The researchers tested their idea on grid cells, which play a critical role in spatial navigation as well as the storage of episodic memories. Grid cells fire in a repeating triangular pattern as animals move through space, but they don’t all work at the same scale—they are organized into distinct modules, each responsible for mapping space at slightly different resolutions.

A visual depiction of two different modules in grid cells, used to map space at slightly different resolutions. Image: Fiete Lab

No one knows how these modules form, but Fiete’s model shows that gradual variations in cellular properties along one dimension in the brain, combined with local neural interactions, could explain the entire structure. The grid cells naturally sort themselves into distinct groups with clear boundaries, without external maps or genetic programs telling them where to go. “Our work explains how grid cell modules could emerge. The explanation tips the balance toward the possibility of self-organization.
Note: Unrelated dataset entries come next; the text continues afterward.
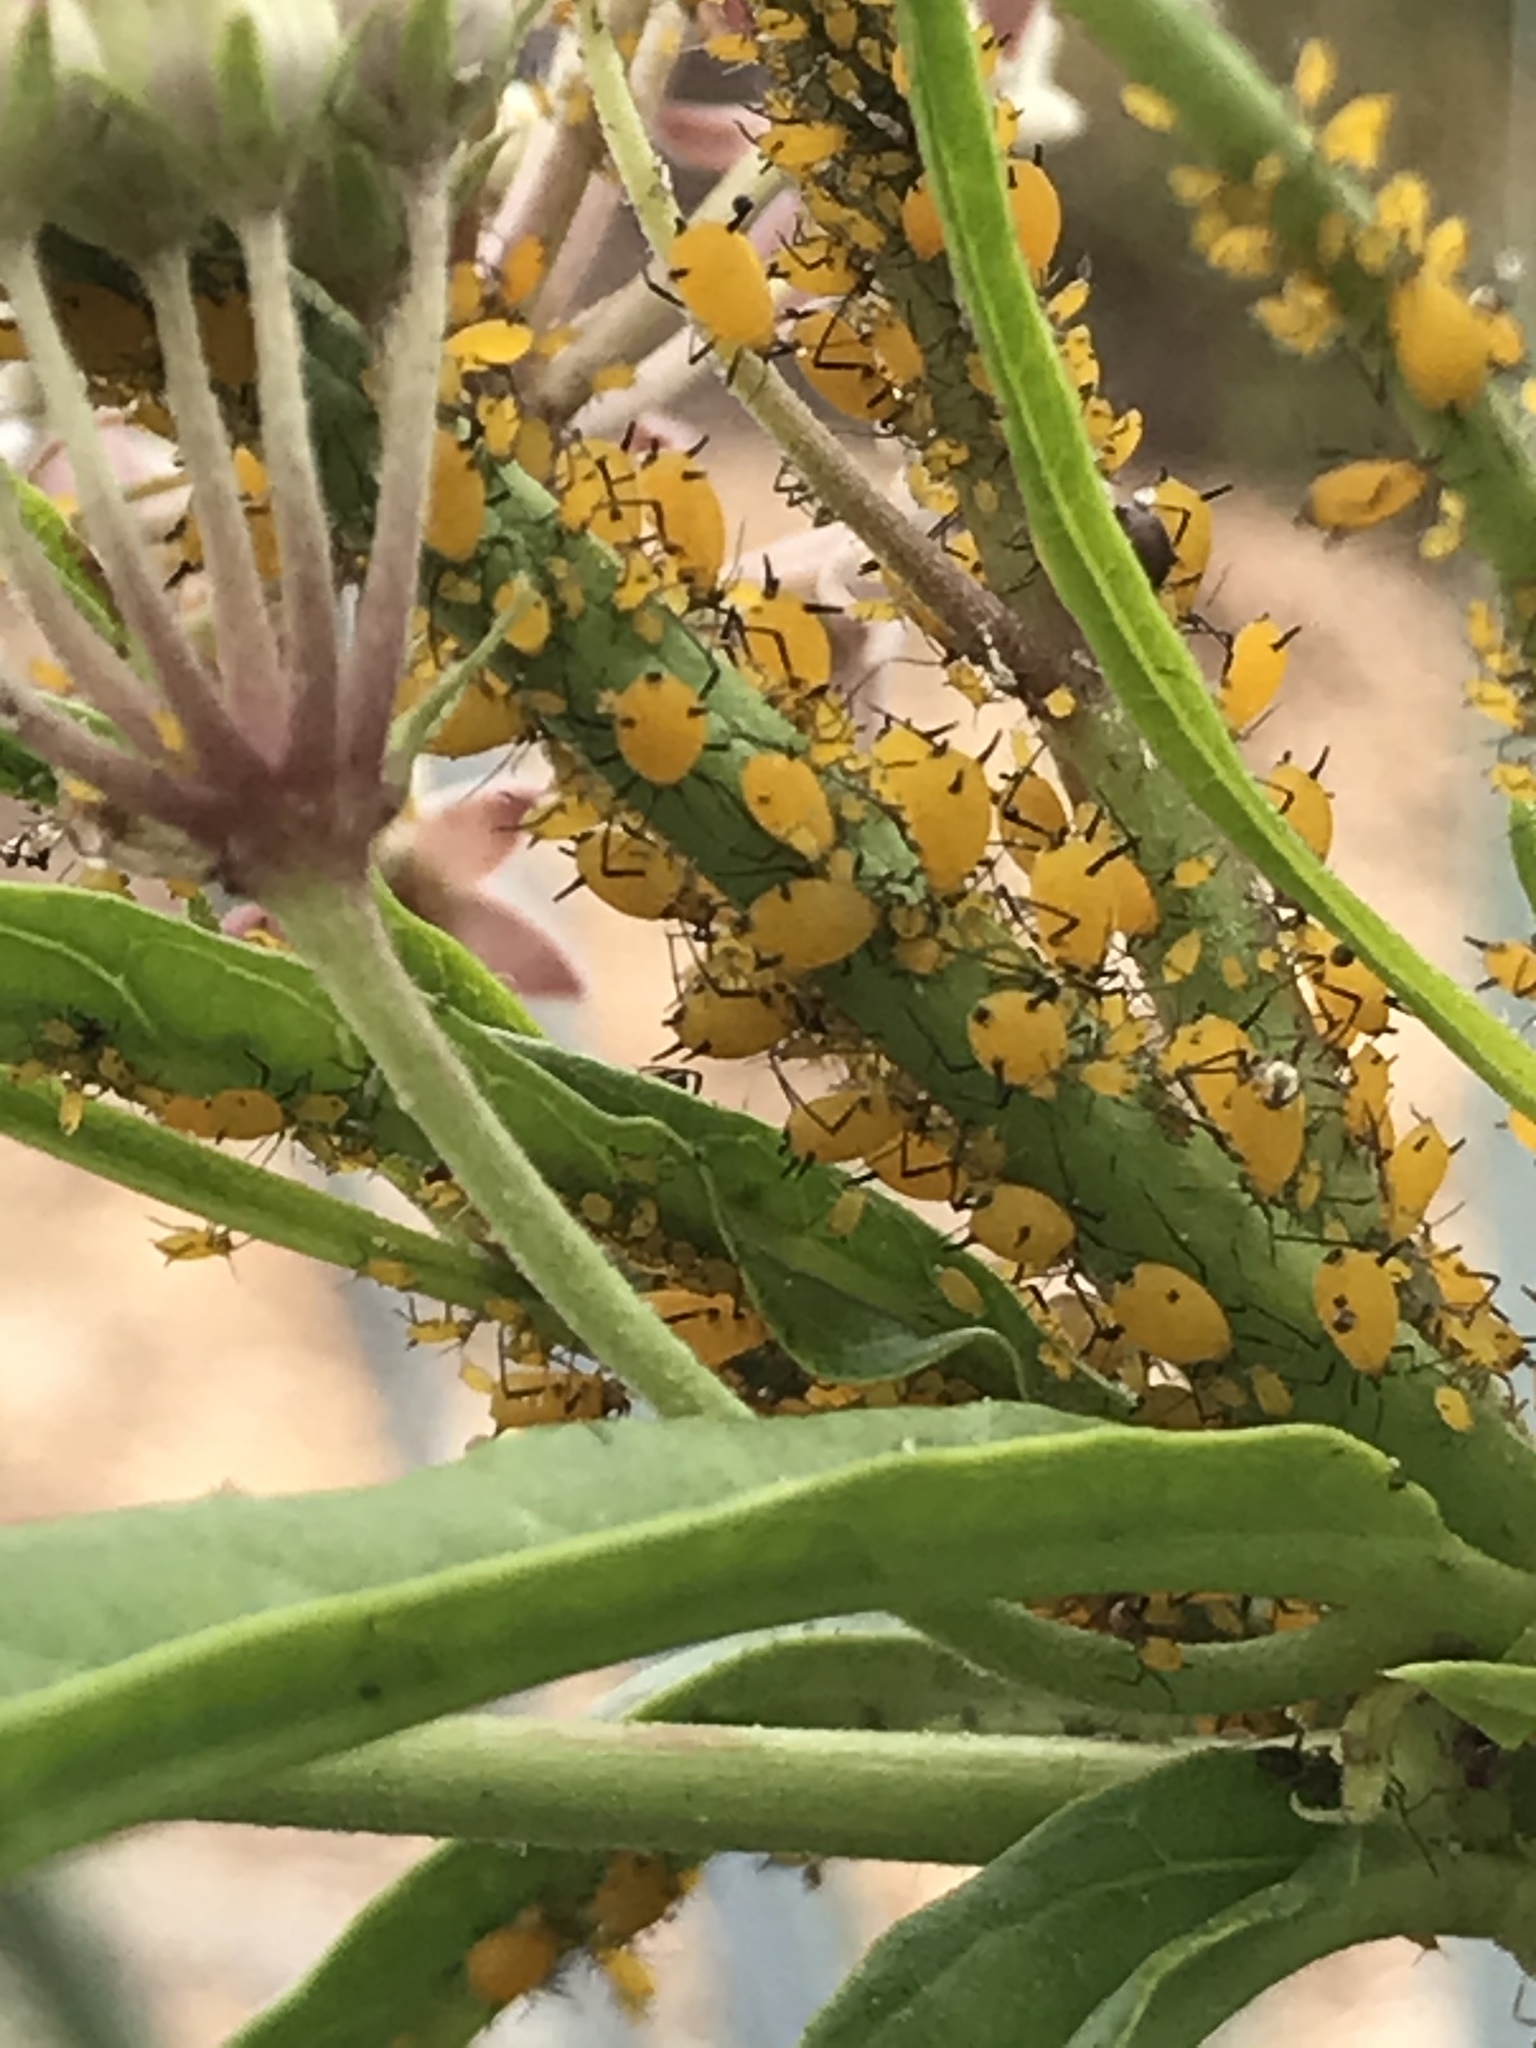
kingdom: Animalia
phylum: Arthropoda
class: Insecta
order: Hemiptera
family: Aphididae
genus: Aphis
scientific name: Aphis nerii
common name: Oleander aphid
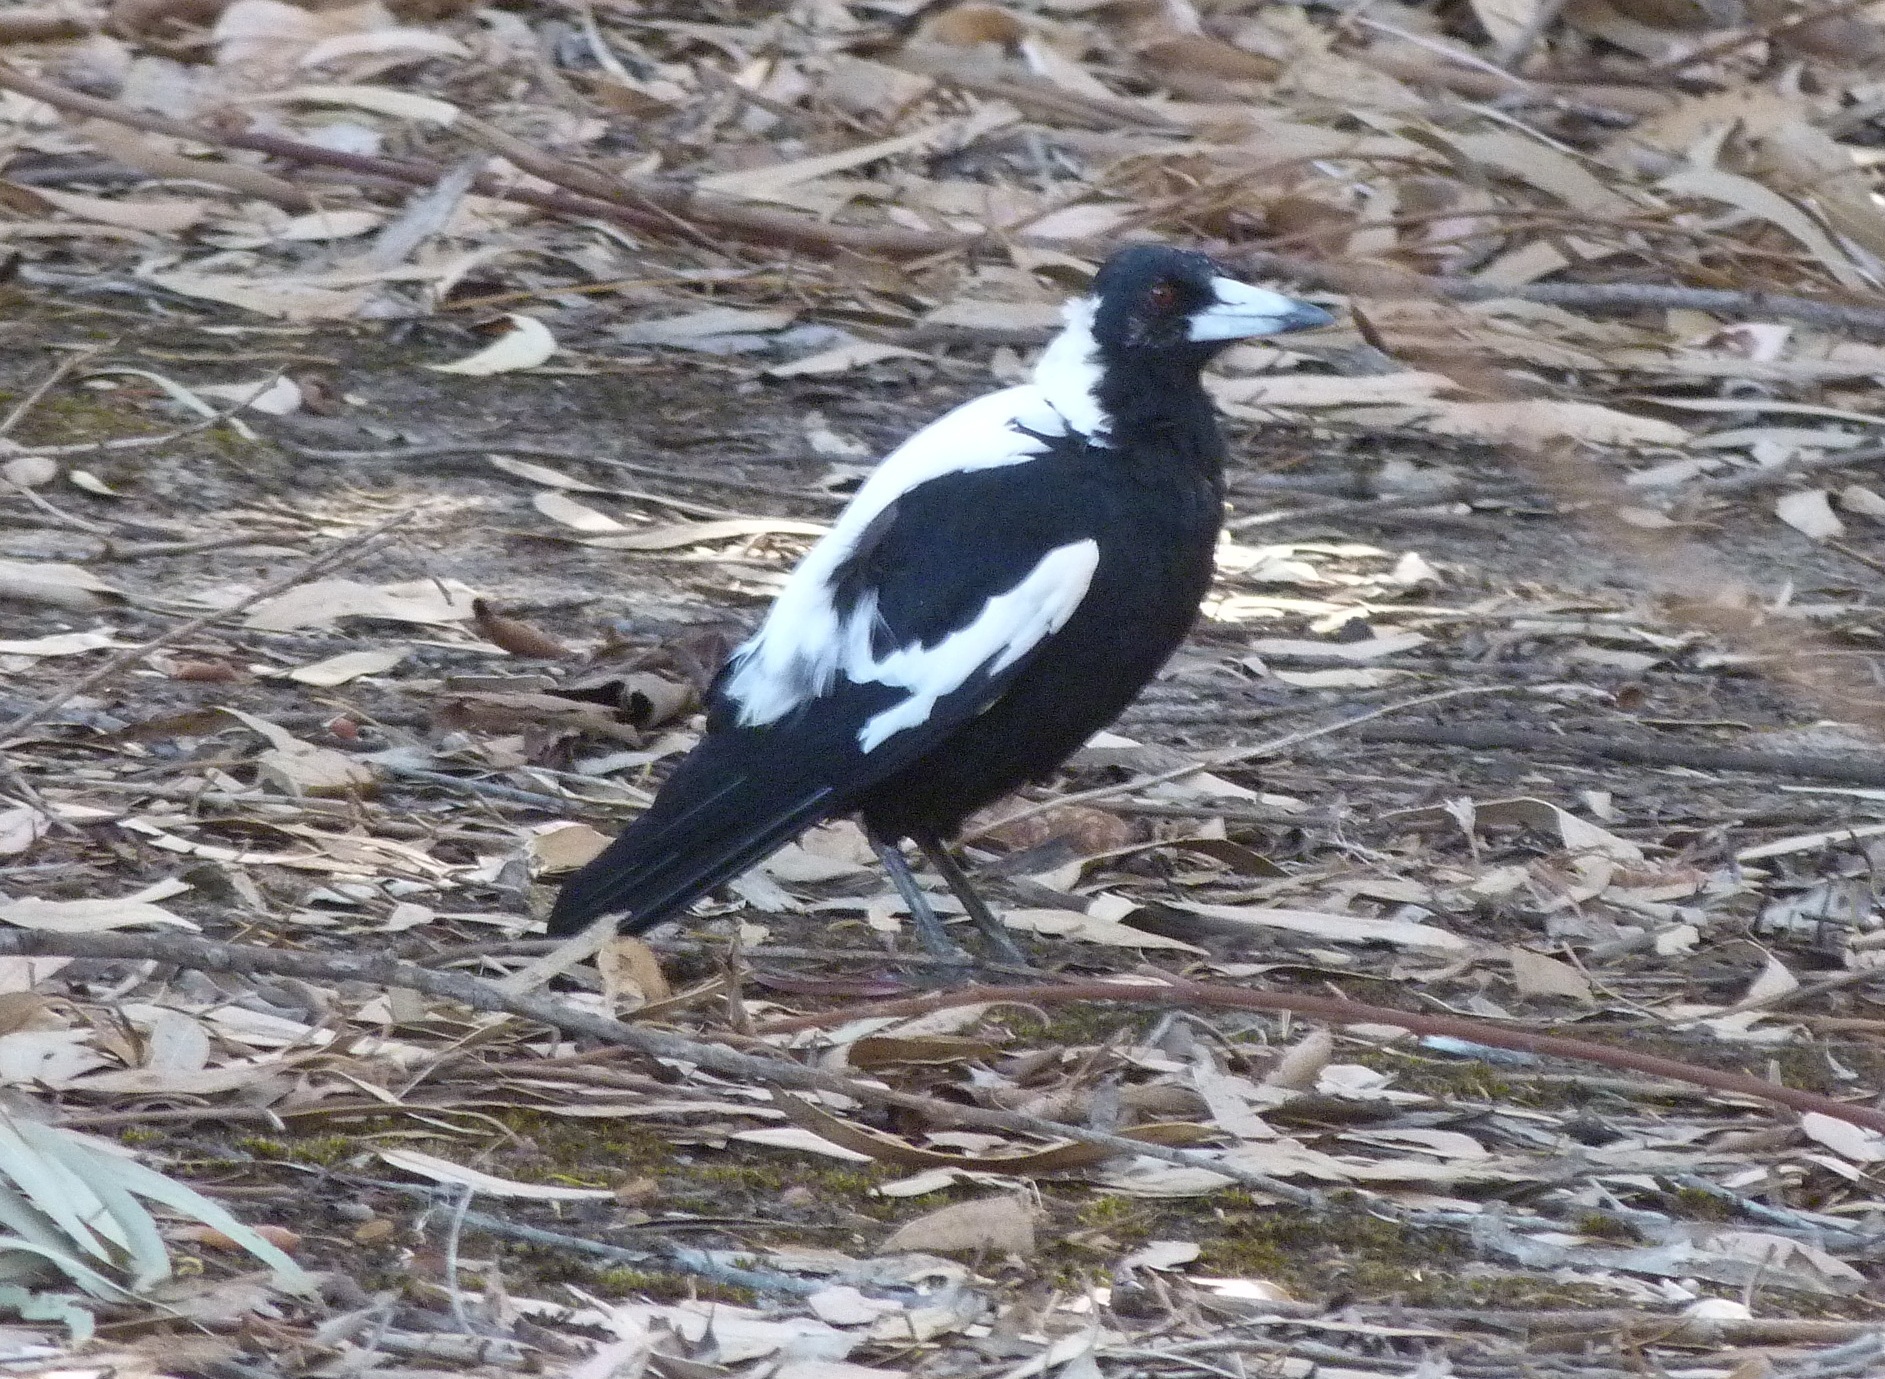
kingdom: Animalia
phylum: Chordata
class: Aves
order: Passeriformes
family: Cracticidae
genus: Gymnorhina
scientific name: Gymnorhina tibicen
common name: Australian magpie
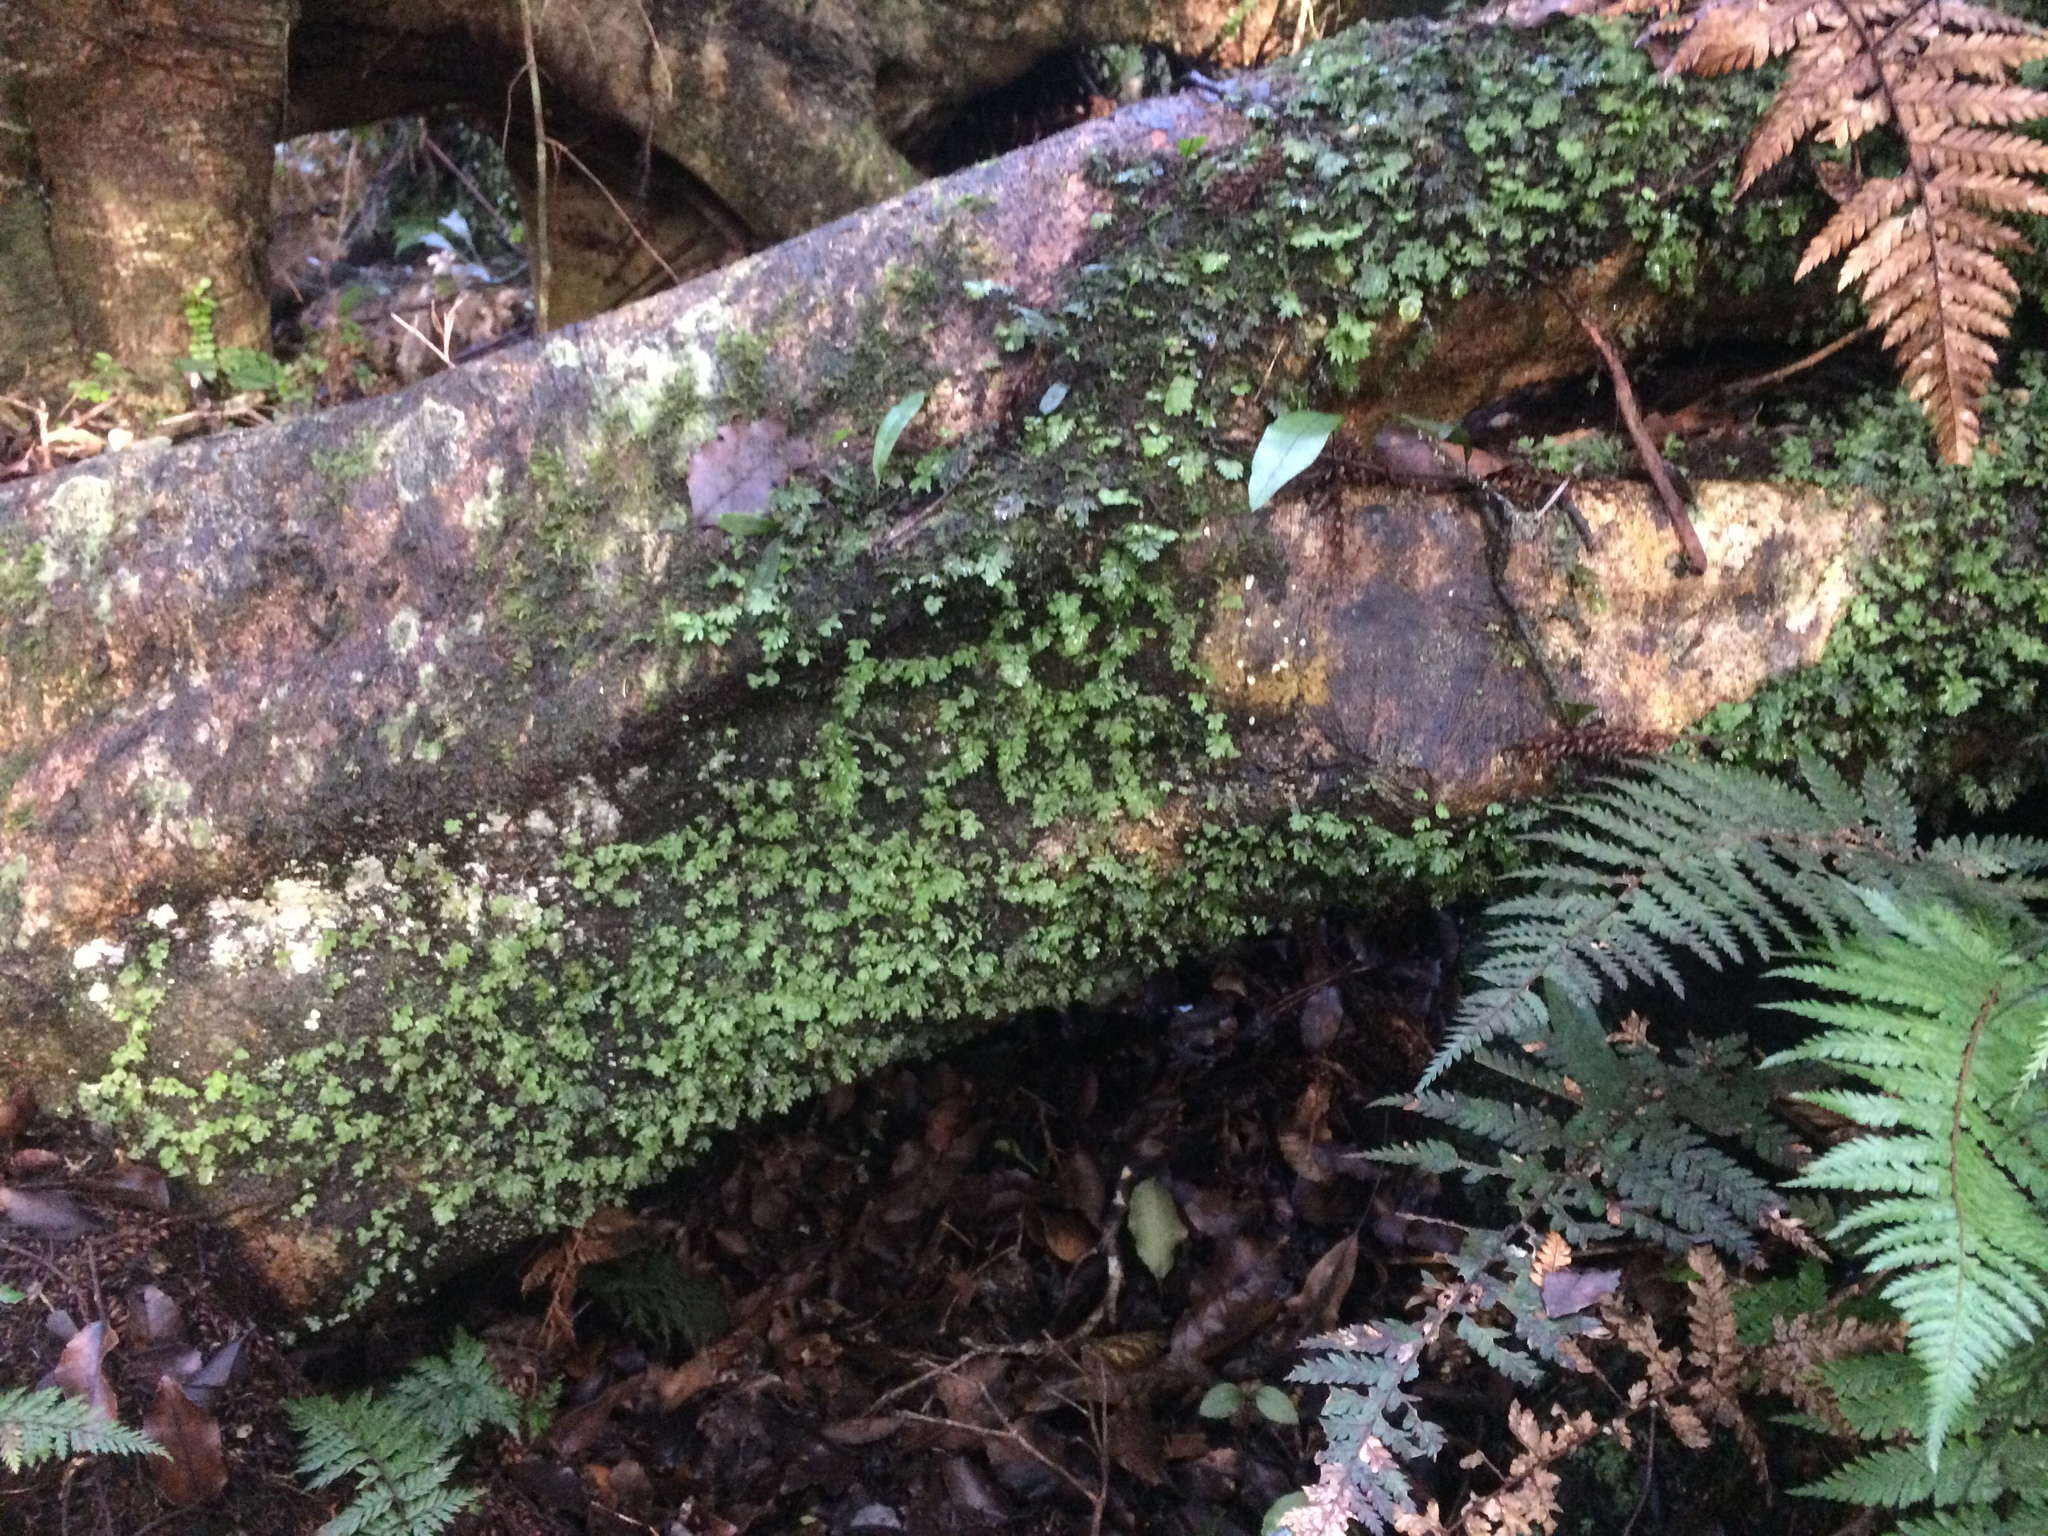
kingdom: Plantae
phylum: Tracheophyta
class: Polypodiopsida
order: Hymenophyllales
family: Hymenophyllaceae
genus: Hymenophyllum
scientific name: Hymenophyllum revolutum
It predicts that there might be no gene or intrinsic cell property that jumps when the grid cell scale jumps to another module,” notes Khona.

Modular systems in nature

The same principle applies beyond neuroscience. Imagine a landscape where temperatures and rainfall vary gradually over a space. You might expect species to be spread and also vary smoothly over this region. But in reality, ecosystems often form species clusters with sharp boundaries—distinct ecological “neighborhoods” that don’t overlap.

Fiete’s study suggests why: Local competition, cooperation, and predation between species interact with the global environmental gradients to create natural separations, even when the underlying conditions change gradually. This phenomenon can be explained using peak selection—and suggests that the same principle that shapes brain circuits could also be at play in forests and oceans.

A self-organizing world

One of the researchers’ most striking findings is that modularity in these systems is remarkably robust. Change the size of the system, and the number of modules stays the same, they just scale up or down. That means a mouse brain and a human brain could use the same fundamental rules to form their navigation circuits, just at different sizes.

The model also makes testable predictions. If it’s correct, grid cell modules should follow simple spacing ratios. In ecosystems, species distributions should form distinct clusters even without sharp environmental shifts.

Fiete notes that their work adds another conceptual framework to biology. “Peak selection can inform future experiments, not only in grid cell research but across developmental biology.”